Bus and Coach Passenger Rights (Regulation (EU) 181/2011) continue to emerge as a vital issue, drawing the attention of EPF. In an effort to drive the discussion forward, EPF has contributed its insights to the on-going Fact-finding study, commissioned by DG MOVE. Our recommendations aim to identify legal gaps and to shed light on areas where improvement is necessary, with the aim of fair treatment, enhanced accessibility, and a smoother dispute resolution for bus and coach passengers.

To begin with, EPF advocates for reducing the existing 250km threshold outlined by Regulation (EU) No 181/2011, noting the current exclusion of numerous intercity connections. EPF proposes transitioning to passenger-centric thresholds instead of vehicle-centric ones, endorsing a lowered threshold of 50km (in different European countries, this is the maximum distance allowed to qualify as PSO services).

The Regulation should provide compensation for damage to or loss of luggage also for reasons other than accidents, in case the carrier or terminal has been negligent / is at fault (as is the case in other Passenger Rights Regulations). It is recommended that when passengers hand their luggage to the carrier, they receive a receipt, to present on arrival to get their luggage back (cf. CIV rules as referred to in the Rail Passenger Rights’ Regulation). Any damage to mobility equipment should be compensated asap (the Regulation currently doesn’t foresee any time limits).

Assistance for PRM (Persons with Reduced Mobility) should be provided at all terminals, starting with those terminals of a certain size (criteria to be defined). Accessibility of vehicles also needs to be addressed, whereby the UK PSVAR (Public Service Vehicles Accessibility Regulations) could serve as inspiration. Furthermore, we recommend (annual refreshment of) staff training on assisting PRM and people with a disability.

The right to re-routing, reimbursement and assistance should apply for delays starting at 60 minutes. EPF’s forward-looking recommendations advocate for flexibility and suggest that rerouting should, where needed, encompass other carriers and alternative modes of transportation. In addition, passengers should have the agency to independently re-route if the carrier does not offer suitable alternatives within a predefined timeframe.

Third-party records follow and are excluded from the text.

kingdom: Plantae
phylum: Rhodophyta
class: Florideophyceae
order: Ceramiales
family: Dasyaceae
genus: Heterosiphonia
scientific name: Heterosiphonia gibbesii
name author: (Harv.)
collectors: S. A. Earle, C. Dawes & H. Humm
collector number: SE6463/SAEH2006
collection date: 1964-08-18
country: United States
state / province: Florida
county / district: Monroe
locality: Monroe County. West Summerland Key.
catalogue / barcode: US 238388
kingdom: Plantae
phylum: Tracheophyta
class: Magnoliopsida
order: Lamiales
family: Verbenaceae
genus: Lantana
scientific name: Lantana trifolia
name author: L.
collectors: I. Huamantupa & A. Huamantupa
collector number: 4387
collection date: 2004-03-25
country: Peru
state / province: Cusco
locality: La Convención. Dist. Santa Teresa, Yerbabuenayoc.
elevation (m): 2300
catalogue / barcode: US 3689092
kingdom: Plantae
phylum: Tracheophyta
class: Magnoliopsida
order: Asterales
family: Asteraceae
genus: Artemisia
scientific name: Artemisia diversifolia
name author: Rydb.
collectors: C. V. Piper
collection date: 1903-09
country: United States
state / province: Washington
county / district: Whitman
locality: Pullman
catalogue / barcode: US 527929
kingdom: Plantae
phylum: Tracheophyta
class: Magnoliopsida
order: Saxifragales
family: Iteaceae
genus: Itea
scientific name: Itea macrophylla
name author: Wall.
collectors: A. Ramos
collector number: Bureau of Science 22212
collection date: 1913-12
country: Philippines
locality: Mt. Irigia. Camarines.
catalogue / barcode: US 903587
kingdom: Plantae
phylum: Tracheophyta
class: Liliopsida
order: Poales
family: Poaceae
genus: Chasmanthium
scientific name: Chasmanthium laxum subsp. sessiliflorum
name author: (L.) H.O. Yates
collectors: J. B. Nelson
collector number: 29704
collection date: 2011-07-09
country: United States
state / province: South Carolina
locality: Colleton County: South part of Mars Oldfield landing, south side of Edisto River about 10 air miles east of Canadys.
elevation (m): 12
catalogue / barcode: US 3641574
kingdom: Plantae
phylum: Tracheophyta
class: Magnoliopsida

EPF reiterates the importance of compensation for delays upon arrival, similar to other modes of transportation. EPF suggests that passengers should be entitled to a compensation amounting to 25% of the ticket price after one hour of delay, and 50% compensation after two hours, with payments to be made within 7 days. Traffic conditions are normally not unforeseeable and operators should take this into account in their timetables. Hence, delays due to heavy traffic should not count as an ‘extraordinary circumstance’ exempting carriers from their obligations.

Moreover, EPF recognises the hurdles to submitting complaints, such as lack of awareness on passenger rights, complex procedures, difficulties in providing supporting evidence, not being confident of the outcome, amongst others. To improve the situation, EPF recommends simplifying procedures, increasing passenger awareness of their rights, and providing information in accessible formats. In the future, automatic compensation should be the goal, as is currently already applied in some parts of Europe for rail journeys.

In relation to the role of alternative dispute resolution (ADR) bodies, EPF suggests that carriers bear the cost of participating (which should be mandatory), while passengers should be able to participate for free or at a nominal reimbursable fee. ADRs should be accessible in multiple languages. EPF also proposes that ADR bodies’ decisions should be public (ensuring transparency and stimulating operators to provide better service) and binding.

Finally, alignment of bus & coach passenger rights with passenger rights in other modes (notably as reflected in the revised Rail Passenger Rights’ Regulation that recently entered into force), is called for (e.g., regarding minimum service quality standards, information provision, personal security guarantees: aspects currently not covered by Regulation 181/2011), while also considering the relevance of the Package Travel Directive (transposed into national law) for some long-distance bus trips (notably on issues related to insolvency protection and self-cancellation) and the need for a broader framework on multimodal passenger rights (see EPF’s position here).